## Try it
From the first line of the data below, repeat each line exactly until you reach the line with "thumb ip: (114, 94)"; include that line too.
====== Dataset records ======
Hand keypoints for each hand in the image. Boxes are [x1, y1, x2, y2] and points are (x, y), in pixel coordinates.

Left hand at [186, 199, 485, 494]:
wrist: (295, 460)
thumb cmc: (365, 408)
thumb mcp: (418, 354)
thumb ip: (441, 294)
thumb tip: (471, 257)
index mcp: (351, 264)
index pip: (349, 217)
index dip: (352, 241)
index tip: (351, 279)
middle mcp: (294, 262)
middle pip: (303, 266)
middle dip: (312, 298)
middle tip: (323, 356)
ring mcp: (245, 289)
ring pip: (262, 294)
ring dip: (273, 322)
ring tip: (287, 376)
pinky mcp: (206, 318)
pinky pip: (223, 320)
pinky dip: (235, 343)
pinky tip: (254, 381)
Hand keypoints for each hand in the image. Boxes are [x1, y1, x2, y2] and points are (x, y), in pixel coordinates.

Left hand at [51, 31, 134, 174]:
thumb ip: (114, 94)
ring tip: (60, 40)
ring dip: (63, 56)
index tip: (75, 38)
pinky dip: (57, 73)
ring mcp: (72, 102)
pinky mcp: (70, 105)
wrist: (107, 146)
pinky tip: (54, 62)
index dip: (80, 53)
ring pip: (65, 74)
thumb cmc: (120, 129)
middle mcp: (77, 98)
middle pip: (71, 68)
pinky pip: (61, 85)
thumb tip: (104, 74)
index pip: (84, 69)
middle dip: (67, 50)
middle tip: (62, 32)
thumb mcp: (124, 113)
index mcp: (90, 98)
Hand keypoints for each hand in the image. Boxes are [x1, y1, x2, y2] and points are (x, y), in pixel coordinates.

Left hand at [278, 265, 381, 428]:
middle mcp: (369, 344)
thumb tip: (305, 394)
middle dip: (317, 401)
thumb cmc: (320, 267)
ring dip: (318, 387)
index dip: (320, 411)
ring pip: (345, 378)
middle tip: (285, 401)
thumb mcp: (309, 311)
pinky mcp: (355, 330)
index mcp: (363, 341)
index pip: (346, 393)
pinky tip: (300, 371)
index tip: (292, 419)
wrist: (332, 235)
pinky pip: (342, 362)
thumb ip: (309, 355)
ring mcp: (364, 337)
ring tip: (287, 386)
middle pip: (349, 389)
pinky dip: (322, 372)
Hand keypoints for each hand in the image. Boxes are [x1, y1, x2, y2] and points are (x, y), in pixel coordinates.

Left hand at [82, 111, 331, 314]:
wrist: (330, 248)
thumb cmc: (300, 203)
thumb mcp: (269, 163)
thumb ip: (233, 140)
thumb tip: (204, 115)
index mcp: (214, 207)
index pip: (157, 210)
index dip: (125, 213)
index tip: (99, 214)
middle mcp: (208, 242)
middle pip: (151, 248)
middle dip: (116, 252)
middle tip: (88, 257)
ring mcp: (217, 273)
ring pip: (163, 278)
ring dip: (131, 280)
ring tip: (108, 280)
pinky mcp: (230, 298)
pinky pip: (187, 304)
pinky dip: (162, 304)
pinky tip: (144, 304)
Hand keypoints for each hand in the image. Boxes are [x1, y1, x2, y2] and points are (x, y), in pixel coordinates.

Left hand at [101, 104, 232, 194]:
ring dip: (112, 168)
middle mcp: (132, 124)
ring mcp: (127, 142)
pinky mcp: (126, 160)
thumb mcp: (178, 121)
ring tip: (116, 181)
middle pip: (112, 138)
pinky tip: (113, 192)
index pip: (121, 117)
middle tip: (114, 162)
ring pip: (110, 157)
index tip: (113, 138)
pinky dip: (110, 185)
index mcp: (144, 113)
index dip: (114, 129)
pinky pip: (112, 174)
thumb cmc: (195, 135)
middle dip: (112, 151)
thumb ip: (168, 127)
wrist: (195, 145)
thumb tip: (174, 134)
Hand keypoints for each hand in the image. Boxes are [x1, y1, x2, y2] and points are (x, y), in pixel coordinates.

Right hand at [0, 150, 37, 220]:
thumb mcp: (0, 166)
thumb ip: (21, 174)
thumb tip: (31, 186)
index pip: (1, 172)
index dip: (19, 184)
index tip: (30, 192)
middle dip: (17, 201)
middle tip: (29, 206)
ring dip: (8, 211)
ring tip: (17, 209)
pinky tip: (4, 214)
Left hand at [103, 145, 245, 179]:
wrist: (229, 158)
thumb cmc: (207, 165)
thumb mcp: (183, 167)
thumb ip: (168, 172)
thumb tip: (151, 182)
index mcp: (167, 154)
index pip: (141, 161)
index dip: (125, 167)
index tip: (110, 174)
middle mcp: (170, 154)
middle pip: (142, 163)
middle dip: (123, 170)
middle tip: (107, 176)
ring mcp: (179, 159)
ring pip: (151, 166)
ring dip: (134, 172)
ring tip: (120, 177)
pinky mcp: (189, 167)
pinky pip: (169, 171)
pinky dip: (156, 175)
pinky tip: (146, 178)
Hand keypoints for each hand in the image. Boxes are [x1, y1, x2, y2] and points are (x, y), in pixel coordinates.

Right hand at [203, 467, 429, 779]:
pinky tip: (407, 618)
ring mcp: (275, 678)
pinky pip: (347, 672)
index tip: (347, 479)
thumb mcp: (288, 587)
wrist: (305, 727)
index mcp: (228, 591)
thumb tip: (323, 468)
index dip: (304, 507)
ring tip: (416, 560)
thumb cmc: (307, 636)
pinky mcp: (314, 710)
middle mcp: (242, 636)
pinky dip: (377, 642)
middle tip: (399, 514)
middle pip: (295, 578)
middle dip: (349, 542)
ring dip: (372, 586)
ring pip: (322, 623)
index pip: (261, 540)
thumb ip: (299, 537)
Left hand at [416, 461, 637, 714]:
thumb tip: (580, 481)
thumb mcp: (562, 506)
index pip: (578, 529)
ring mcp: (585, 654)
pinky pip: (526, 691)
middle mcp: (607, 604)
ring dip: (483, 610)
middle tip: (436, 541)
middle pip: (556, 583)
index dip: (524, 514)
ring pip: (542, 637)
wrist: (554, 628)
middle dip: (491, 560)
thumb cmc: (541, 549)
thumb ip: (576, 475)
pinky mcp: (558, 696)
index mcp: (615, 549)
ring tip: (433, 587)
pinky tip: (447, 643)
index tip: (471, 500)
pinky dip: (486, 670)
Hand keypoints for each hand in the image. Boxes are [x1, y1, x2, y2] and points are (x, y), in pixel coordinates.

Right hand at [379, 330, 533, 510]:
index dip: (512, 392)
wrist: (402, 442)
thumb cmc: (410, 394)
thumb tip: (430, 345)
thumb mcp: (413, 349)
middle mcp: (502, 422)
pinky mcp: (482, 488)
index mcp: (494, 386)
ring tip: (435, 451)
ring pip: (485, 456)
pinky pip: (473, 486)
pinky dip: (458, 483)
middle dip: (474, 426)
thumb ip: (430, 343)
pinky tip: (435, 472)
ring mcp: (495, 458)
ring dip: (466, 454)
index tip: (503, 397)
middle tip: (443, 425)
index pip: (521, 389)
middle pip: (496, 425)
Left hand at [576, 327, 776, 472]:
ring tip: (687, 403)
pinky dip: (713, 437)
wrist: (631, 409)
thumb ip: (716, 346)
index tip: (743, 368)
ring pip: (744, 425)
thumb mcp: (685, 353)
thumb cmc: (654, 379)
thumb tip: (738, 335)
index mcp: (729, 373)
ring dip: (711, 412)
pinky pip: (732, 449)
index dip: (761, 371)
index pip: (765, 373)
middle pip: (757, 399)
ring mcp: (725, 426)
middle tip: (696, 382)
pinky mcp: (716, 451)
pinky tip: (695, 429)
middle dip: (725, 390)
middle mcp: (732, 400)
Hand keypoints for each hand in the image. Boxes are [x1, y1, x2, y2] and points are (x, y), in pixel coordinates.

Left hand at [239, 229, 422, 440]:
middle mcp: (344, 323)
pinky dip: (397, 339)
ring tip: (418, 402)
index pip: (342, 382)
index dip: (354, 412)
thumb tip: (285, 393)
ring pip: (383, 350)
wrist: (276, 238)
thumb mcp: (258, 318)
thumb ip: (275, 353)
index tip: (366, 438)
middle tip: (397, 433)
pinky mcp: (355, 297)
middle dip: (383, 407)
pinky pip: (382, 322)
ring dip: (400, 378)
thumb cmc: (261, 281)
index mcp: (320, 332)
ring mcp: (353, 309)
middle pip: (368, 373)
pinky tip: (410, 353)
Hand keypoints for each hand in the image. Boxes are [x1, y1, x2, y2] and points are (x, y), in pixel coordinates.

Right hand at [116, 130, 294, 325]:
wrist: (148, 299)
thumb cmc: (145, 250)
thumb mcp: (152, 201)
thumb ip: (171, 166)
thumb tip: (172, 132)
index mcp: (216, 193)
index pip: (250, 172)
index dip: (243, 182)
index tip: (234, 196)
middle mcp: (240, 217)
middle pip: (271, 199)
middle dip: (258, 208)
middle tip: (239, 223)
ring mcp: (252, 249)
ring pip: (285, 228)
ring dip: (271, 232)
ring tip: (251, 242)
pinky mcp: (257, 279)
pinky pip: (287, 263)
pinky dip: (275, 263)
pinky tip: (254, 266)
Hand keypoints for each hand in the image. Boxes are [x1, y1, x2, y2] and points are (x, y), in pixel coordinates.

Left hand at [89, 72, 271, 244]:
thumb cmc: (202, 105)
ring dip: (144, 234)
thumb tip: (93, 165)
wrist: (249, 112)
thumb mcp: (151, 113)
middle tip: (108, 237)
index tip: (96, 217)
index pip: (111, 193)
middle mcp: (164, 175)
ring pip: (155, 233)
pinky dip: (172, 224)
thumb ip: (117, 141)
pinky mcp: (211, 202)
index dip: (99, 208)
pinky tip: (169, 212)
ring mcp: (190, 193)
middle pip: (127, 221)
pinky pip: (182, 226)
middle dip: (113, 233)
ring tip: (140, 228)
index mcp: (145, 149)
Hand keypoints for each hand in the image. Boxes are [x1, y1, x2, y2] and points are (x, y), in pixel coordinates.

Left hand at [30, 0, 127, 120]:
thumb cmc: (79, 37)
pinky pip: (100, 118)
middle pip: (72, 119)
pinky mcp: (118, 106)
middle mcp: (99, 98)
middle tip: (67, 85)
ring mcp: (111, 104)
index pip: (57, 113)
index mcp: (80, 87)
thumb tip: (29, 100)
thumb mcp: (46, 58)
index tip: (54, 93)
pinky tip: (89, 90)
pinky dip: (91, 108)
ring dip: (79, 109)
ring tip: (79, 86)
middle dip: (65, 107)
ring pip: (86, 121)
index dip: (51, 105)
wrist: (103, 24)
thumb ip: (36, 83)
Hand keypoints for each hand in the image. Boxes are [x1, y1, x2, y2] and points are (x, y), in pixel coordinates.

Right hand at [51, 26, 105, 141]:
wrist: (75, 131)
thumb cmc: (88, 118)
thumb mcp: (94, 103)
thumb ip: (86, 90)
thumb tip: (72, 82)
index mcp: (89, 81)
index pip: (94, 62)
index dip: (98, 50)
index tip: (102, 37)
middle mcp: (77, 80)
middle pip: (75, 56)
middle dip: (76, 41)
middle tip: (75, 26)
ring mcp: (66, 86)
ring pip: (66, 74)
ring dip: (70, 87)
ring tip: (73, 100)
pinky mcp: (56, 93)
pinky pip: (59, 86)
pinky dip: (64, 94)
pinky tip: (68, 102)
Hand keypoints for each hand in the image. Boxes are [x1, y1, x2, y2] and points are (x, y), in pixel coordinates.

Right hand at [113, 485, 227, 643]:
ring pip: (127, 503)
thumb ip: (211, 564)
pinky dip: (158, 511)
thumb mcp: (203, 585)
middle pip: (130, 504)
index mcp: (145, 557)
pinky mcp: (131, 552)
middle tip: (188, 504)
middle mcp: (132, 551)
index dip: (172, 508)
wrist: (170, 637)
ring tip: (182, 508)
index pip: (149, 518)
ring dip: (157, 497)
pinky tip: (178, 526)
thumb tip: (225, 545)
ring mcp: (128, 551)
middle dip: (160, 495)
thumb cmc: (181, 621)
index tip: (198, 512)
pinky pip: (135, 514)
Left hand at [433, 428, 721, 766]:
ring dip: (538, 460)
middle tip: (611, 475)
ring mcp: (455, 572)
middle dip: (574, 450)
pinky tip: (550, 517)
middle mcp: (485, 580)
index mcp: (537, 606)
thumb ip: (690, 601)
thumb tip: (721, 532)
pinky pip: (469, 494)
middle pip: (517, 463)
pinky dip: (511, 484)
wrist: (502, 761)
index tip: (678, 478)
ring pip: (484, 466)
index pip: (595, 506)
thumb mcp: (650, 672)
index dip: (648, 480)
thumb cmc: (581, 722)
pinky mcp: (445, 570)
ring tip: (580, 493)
======
## Task response
Hand keypoints for each hand in the image. Boxes are [x1, y1, x2, y2] and points are (x, y), in pixel coordinates.

Left hand at [186, 199, 485, 494]:
wrist: (295, 460)
thumb cmc: (365, 408)
thumb mcp: (418, 354)
thumb ip: (441, 294)
thumb tip: (471, 257)
index mcp: (351, 264)
index pip: (349, 217)
index dip: (352, 241)
index tip: (351, 279)
middle mcp: (294, 262)
middle pip: (303, 266)
middle dip: (312, 298)
middle tip: (323, 356)
ring mcp: (245, 289)
ring pip: (262, 294)
ring dip: (273, 322)
ring tip: (287, 376)
pinky mcp: (206, 318)
pinky pip: (223, 320)
pinky dip: (235, 343)
pinky tip: (254, 381)
Hand keypoints for each hand in the image. Boxes are [x1, y1, x2, y2] and points are (x, y), in pixel coordinates.

Left hand at [51, 31, 134, 174]:
thumb ip: (114, 94)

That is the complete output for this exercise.